New home sales were down slightly in
August compared to July, slipping 0.3 percent to a seasonally adjusted annual
rate of 373,000 units and were 27.7 percent above the estimate of 292,000 in
August 2011. July sales were revised up
from the originally reported annual rate of 372,000 to 374,000. On a non-seasonally adjusted basis there were
31,000 homes sold during the month compared to 34,000 in July and 25,000 one
The median price of a new home sold in
August was $256,900 compared to $231,100 in July and $219,600 in August
2011. The average sales price last month
was $295,300 compared to $270,600 and $259,300 in the two earlier periods.
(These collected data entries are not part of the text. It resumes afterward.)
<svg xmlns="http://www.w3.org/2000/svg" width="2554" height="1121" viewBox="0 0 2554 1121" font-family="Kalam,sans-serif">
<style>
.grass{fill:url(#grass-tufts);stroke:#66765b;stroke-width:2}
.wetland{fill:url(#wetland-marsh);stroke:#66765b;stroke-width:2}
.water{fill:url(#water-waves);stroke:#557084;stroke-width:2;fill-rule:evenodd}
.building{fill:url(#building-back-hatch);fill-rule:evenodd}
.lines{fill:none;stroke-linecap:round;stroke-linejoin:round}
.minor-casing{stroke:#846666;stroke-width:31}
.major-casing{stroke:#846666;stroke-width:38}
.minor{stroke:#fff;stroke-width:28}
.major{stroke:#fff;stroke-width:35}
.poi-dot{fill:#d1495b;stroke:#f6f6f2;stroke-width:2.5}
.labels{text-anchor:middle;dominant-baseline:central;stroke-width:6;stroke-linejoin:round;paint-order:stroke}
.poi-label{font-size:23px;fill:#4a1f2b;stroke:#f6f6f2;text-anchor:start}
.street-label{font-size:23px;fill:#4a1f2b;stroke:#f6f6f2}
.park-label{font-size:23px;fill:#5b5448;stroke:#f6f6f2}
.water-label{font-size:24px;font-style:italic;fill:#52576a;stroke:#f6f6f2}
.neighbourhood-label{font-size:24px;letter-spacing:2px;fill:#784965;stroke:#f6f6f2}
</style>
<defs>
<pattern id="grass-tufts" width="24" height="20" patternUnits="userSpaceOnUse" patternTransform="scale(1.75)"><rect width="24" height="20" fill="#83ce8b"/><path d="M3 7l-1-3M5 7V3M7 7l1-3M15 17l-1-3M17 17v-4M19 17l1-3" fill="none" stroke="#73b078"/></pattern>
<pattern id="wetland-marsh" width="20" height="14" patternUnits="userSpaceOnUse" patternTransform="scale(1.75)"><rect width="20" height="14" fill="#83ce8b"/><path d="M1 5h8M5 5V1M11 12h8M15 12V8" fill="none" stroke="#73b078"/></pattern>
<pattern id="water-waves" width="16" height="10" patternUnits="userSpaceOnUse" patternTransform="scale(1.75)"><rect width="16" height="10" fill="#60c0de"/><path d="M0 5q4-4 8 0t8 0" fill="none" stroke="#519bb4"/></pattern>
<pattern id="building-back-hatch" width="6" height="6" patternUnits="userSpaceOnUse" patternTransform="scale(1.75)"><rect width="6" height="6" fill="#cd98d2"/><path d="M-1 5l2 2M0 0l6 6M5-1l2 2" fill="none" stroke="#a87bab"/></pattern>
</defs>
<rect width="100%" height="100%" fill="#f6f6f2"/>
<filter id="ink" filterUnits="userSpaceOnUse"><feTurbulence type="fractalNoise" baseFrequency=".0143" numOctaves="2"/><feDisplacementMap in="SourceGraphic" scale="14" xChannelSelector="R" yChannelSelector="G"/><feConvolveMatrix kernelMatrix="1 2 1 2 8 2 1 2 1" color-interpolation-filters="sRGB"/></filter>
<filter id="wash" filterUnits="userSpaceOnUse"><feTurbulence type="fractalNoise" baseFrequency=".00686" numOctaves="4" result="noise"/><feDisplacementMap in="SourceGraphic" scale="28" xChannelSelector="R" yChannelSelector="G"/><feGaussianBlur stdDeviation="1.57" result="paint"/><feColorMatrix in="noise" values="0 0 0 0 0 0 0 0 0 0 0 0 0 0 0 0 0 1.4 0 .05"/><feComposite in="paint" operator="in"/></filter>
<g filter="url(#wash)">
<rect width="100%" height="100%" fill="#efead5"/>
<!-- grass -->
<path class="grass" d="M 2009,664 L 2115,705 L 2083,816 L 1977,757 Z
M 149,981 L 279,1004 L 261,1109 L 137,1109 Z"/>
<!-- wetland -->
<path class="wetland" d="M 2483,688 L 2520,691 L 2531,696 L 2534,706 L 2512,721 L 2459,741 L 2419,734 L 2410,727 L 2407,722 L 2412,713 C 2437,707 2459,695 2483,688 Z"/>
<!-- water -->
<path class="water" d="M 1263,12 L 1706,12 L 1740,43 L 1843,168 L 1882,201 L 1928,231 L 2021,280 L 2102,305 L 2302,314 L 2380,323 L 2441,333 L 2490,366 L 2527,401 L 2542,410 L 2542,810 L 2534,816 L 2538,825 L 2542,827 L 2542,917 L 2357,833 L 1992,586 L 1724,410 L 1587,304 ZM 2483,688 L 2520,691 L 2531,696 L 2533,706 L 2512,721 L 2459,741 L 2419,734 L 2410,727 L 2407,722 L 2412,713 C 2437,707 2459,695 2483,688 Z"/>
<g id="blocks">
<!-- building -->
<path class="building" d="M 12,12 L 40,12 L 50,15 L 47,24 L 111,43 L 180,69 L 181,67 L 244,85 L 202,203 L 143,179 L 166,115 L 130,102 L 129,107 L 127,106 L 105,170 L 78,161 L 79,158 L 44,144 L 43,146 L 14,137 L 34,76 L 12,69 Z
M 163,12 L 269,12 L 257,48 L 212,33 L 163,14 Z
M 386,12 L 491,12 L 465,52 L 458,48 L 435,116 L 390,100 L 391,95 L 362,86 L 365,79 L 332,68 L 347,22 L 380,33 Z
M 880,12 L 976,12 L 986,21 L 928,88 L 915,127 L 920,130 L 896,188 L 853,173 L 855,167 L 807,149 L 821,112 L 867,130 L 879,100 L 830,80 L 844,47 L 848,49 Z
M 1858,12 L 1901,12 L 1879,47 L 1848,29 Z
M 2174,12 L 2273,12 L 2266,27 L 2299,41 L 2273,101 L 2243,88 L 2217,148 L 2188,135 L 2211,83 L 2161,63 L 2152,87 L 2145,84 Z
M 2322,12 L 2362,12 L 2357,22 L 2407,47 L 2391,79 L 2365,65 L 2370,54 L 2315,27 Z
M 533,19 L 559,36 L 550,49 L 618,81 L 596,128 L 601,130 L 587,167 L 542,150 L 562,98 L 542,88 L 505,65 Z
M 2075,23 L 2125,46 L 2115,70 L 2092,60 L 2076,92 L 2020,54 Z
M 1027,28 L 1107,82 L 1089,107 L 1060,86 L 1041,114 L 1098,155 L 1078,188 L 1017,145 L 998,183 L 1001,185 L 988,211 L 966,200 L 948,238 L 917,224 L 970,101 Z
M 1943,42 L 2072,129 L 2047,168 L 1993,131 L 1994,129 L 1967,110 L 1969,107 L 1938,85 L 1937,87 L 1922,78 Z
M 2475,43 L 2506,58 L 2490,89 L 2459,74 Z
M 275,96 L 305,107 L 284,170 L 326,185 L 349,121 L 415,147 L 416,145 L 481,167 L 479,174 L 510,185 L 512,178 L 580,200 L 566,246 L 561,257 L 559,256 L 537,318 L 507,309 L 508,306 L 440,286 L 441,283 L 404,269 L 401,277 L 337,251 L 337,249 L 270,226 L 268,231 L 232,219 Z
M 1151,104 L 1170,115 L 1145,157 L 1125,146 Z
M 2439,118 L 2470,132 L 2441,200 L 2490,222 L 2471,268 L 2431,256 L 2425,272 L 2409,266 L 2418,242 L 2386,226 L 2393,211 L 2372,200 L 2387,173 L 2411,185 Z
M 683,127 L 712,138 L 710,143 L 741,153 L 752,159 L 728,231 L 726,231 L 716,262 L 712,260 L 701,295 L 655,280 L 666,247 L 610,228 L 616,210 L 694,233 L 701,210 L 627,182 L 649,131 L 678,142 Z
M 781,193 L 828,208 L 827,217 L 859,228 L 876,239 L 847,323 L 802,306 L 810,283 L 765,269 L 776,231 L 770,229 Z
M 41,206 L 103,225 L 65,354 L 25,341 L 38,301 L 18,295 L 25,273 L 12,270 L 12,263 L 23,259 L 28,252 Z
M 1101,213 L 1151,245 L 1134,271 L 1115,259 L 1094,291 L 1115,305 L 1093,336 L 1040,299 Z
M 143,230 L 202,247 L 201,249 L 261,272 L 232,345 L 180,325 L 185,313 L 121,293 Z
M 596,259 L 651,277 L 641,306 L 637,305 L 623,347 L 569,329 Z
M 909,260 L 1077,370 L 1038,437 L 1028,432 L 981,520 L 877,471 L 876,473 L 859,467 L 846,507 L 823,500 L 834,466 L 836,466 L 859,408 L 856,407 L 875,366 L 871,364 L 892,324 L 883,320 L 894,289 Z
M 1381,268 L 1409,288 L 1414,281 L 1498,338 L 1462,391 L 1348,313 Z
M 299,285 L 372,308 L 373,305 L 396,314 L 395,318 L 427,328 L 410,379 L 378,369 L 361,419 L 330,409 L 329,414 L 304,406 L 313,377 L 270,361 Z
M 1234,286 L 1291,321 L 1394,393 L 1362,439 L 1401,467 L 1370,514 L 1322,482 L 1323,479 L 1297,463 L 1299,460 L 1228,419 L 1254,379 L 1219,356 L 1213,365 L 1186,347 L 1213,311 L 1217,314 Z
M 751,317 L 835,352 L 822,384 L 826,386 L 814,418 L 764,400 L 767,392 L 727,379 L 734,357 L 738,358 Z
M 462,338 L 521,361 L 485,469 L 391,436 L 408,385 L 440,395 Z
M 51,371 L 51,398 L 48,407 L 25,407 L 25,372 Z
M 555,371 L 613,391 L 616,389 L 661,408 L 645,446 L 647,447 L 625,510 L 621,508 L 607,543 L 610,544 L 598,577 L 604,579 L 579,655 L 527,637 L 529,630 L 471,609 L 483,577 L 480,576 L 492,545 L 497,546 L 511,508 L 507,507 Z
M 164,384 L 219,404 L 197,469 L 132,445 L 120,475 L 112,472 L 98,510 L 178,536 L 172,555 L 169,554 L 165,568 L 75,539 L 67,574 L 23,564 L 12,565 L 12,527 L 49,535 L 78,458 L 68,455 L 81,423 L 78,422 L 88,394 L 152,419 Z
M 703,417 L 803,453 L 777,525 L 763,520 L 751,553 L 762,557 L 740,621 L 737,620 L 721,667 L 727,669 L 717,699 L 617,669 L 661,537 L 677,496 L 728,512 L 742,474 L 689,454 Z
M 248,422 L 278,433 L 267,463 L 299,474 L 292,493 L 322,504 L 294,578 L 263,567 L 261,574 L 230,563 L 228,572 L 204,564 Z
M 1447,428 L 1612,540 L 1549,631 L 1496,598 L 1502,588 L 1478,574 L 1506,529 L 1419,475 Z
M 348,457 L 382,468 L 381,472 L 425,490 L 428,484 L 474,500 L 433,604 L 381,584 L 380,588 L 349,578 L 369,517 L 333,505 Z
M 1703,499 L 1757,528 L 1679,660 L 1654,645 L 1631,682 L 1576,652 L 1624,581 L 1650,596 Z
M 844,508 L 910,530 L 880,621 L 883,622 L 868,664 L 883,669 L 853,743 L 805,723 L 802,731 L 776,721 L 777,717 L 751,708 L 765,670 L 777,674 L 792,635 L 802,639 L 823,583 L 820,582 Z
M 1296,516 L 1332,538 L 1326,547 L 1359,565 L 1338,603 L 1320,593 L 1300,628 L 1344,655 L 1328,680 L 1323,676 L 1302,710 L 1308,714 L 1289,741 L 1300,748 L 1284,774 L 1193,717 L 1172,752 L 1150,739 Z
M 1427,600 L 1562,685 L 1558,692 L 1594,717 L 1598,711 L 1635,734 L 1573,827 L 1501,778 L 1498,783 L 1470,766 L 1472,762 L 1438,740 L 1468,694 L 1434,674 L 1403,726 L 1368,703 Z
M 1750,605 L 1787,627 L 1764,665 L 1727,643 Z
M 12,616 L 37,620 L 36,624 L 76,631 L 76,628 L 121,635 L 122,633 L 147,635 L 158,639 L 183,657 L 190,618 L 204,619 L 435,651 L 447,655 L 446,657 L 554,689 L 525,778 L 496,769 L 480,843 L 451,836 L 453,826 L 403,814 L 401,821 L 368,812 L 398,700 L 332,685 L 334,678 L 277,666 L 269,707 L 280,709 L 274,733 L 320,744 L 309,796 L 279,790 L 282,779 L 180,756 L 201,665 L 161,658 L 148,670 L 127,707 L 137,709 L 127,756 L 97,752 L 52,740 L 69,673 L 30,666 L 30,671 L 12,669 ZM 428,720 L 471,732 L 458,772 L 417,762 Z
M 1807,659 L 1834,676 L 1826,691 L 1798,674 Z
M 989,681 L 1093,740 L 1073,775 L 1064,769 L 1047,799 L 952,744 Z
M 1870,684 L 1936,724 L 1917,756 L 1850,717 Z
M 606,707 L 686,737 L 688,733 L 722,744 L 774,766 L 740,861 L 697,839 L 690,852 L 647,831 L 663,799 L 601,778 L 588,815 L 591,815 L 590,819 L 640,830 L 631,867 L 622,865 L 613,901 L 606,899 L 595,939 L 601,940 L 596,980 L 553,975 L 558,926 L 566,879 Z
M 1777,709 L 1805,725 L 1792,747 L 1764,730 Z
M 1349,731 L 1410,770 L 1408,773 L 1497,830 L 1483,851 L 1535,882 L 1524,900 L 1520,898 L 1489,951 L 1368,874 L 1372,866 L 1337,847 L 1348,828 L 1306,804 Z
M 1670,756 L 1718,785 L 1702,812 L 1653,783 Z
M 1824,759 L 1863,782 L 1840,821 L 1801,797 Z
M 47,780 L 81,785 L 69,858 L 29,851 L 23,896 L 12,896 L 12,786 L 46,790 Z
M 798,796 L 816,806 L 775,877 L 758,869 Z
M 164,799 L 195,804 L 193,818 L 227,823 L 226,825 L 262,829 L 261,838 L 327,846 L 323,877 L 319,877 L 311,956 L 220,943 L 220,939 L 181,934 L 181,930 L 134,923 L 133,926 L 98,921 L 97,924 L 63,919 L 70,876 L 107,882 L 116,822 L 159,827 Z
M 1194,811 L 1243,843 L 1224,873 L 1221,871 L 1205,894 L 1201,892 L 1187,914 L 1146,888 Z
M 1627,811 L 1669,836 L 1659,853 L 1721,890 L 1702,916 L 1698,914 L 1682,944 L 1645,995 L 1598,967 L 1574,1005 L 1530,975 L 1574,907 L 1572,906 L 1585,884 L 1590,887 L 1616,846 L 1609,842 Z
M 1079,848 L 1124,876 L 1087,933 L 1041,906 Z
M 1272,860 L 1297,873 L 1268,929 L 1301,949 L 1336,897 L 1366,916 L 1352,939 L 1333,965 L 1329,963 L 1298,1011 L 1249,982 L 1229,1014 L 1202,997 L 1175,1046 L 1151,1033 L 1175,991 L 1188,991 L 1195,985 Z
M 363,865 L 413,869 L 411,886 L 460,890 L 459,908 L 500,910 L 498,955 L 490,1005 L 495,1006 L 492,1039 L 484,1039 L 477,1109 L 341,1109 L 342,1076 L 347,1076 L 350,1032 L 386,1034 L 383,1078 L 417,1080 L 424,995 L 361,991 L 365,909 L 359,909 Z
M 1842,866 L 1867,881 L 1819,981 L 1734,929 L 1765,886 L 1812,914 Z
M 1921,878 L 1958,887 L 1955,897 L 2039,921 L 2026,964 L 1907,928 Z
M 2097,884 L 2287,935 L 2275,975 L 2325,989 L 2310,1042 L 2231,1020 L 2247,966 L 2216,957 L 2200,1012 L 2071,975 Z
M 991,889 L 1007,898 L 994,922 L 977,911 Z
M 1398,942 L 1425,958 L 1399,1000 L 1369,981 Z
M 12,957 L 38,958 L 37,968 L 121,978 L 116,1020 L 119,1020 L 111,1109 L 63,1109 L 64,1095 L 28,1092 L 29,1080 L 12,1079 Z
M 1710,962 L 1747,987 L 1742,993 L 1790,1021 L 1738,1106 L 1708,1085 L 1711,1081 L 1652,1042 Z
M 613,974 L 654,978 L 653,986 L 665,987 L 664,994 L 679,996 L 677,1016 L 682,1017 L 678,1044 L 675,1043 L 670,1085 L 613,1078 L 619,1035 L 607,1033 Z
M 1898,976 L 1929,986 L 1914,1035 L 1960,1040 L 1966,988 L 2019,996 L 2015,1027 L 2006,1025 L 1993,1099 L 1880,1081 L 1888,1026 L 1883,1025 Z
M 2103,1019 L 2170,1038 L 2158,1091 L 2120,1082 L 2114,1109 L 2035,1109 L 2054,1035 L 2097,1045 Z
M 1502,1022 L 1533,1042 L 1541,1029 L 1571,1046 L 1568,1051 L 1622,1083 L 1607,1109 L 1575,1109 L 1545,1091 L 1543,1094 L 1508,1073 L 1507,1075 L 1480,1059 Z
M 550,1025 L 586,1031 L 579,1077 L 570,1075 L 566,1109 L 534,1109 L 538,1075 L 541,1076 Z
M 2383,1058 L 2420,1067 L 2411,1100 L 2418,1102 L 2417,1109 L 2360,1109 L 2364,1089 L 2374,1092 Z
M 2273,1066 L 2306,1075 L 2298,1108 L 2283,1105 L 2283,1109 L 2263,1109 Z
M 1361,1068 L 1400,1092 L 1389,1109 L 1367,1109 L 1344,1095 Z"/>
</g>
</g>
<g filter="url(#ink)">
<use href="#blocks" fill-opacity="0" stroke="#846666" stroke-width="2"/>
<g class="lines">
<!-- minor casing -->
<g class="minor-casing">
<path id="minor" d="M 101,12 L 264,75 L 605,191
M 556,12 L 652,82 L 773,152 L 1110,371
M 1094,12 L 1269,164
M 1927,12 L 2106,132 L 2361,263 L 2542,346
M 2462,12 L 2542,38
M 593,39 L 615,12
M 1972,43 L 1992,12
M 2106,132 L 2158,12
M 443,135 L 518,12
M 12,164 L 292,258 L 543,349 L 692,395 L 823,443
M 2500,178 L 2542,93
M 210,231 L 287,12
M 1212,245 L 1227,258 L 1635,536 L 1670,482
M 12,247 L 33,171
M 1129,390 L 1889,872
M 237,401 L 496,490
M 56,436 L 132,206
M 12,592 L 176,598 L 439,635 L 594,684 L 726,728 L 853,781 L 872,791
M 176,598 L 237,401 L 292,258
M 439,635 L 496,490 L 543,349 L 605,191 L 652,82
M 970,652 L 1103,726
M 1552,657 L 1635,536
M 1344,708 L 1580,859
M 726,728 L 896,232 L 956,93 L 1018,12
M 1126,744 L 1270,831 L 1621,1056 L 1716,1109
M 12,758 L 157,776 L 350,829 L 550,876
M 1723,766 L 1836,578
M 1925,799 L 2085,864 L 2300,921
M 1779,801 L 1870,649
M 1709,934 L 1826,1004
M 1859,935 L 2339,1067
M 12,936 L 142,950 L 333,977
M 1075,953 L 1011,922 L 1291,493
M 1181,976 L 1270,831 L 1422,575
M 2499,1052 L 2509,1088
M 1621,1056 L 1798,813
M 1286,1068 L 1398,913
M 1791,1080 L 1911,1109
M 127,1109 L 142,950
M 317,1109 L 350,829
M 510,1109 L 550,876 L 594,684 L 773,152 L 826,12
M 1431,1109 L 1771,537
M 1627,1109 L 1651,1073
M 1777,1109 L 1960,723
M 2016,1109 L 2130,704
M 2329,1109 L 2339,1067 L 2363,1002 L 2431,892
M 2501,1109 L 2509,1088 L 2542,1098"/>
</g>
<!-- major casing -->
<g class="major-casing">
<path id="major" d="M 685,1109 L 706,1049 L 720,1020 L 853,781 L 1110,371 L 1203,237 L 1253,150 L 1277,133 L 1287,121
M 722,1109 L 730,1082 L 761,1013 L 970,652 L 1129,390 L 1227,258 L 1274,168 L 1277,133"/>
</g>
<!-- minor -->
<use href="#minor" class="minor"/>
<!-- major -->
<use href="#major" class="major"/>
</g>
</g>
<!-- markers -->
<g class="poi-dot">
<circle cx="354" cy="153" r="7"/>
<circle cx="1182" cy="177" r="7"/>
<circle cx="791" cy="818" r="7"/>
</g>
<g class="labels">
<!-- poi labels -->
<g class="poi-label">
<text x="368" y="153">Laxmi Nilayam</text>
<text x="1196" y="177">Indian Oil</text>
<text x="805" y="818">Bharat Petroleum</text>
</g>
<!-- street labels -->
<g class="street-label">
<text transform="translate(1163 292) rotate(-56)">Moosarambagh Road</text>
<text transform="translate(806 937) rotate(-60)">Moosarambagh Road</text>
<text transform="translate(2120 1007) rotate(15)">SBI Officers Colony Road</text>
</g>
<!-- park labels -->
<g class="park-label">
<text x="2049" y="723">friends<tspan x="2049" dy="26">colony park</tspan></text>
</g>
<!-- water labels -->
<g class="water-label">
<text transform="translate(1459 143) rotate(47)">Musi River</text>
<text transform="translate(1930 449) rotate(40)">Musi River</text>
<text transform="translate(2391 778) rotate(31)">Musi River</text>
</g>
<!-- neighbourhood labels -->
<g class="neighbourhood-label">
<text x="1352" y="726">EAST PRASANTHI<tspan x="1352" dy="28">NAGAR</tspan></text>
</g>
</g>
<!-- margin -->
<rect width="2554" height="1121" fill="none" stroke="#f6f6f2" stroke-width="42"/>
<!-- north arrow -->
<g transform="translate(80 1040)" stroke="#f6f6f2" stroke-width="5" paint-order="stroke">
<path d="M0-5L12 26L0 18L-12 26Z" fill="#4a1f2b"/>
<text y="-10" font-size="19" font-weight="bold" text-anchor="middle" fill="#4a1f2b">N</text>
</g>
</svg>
The inventory of unsold new homes at the
end of August totaled 141,000, unchanged from July. This represents a 4.5 month supply at the
current pace of sales. One year ago the
inventory stood at 161,000, a 6.6 month supply.
New Home Sales
On a regional basis, the annual rate of
sales in the Northeast was 36,000 units, an increase of 20 percent from July
and 56.5 percent from one year earlier. In
the Midwest sales were up 1.8 percent to 56,000 units, a 16.7 percent
improvement year-over-year. The rate of
sales in the West increased 0.9 percent to 107,000 units annually, a 64.6
percent improvement from August 2011.
The rate in the South however decreased 4.9 percent to 174,000 units but
remained 11.5 percent above the rate in the same period in 2011.
Omer Esiner, Chief Market Analyst,
Commonwealth Foreign Exchange, Washington said of the data, "We care about
the housing numbers a little bit more these days given the increasing signs
that the sector is at or near a bottom. It's a key element in the overall
economic recovery and one that could signal that conditions on the whole are
improving. This number will have very little impact on markets as the focus right
now is squarely on developments in the euro zone."
T. Doug Dale, Chief Investment Officer
for Security Ballew in Jackson, Mississippi said, "It's a continual amount
of evidence that in spite of low interest rates we still have a dysfunctional market
because you have a lot of people who still can't get refinancing or sell their
house because it is underwater. It's still a meaningful enough amount of
housing stock that might explain that here we are at 50-year low mortgage rates
and are not seeing the housing market just take off."